## Votre tâche
Pourriez-vous reproduire à l'identique les lignes ci-dessous, en commençant par celle qui contient « Weg birgt auch » et en allant jusqu'à celle qui contient « Follower kaufen bedeutet, Social-Media-Accounts », ces deux lignes comprises, et uniquement celles-là ?

## Les lignes
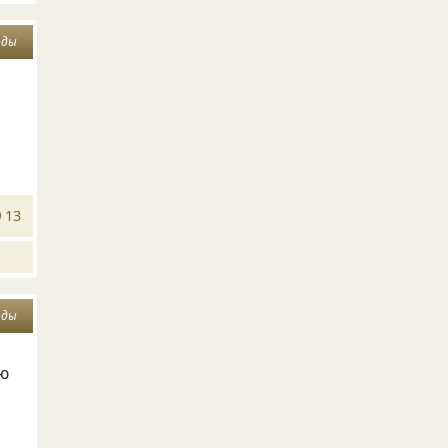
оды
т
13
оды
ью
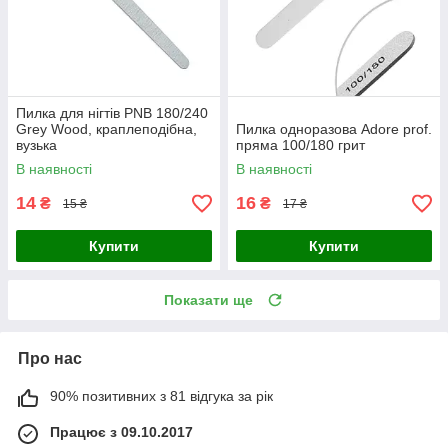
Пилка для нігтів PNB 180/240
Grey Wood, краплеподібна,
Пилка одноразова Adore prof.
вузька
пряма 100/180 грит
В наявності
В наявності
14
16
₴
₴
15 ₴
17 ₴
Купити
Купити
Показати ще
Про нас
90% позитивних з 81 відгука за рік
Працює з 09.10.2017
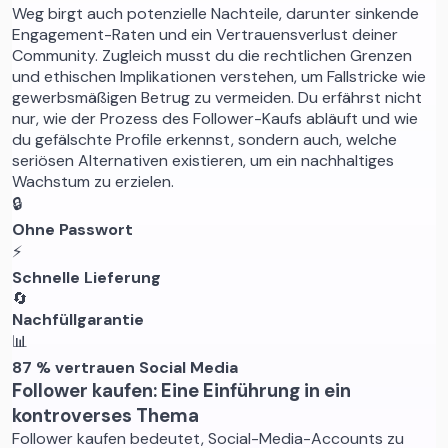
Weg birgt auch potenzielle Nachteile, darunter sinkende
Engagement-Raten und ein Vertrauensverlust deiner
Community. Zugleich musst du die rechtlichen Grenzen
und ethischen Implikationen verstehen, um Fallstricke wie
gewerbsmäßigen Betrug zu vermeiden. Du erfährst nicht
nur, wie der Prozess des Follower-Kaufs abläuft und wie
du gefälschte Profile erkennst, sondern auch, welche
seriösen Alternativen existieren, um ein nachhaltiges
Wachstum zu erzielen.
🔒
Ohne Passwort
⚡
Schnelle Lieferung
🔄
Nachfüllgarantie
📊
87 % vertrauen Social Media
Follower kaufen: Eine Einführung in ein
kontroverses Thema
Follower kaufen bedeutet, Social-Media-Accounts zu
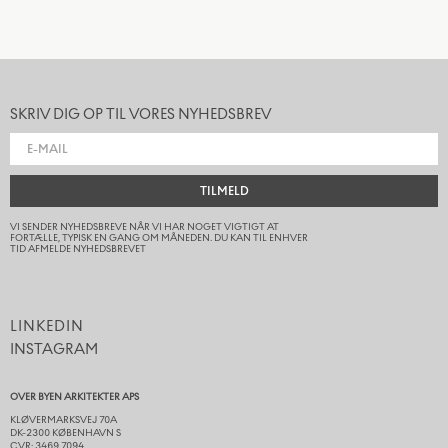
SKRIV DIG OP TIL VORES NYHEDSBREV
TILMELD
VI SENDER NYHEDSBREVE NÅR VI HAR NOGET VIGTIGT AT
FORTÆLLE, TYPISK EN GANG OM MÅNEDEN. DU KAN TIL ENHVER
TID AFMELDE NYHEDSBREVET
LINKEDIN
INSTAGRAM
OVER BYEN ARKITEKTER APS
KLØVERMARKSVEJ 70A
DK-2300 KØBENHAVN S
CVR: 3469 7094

## Réponse attendue
Weg birgt auch potenzielle Nachteile, darunter sinkende
Engagement-Raten und ein Vertrauensverlust deiner
Community. Zugleich musst du die rechtlichen Grenzen
und ethischen Implikationen verstehen, um Fallstricke wie
gewerbsmäßigen Betrug zu vermeiden. Du erfährst nicht
nur, wie der Prozess des Follower-Kaufs abläuft und wie
du gefälschte Profile erkennst, sondern auch, welche
seriösen Alternativen existieren, um ein nachhaltiges
Wachstum zu erzielen.
🔒
Ohne Passwort
⚡
Schnelle Lieferung
🔄
Nachfüllgarantie
📊
87 % vertrauen Social Media
Follower kaufen: Eine Einführung in ein
kontroverses Thema
Follower kaufen bedeutet, Social-Media-Accounts zu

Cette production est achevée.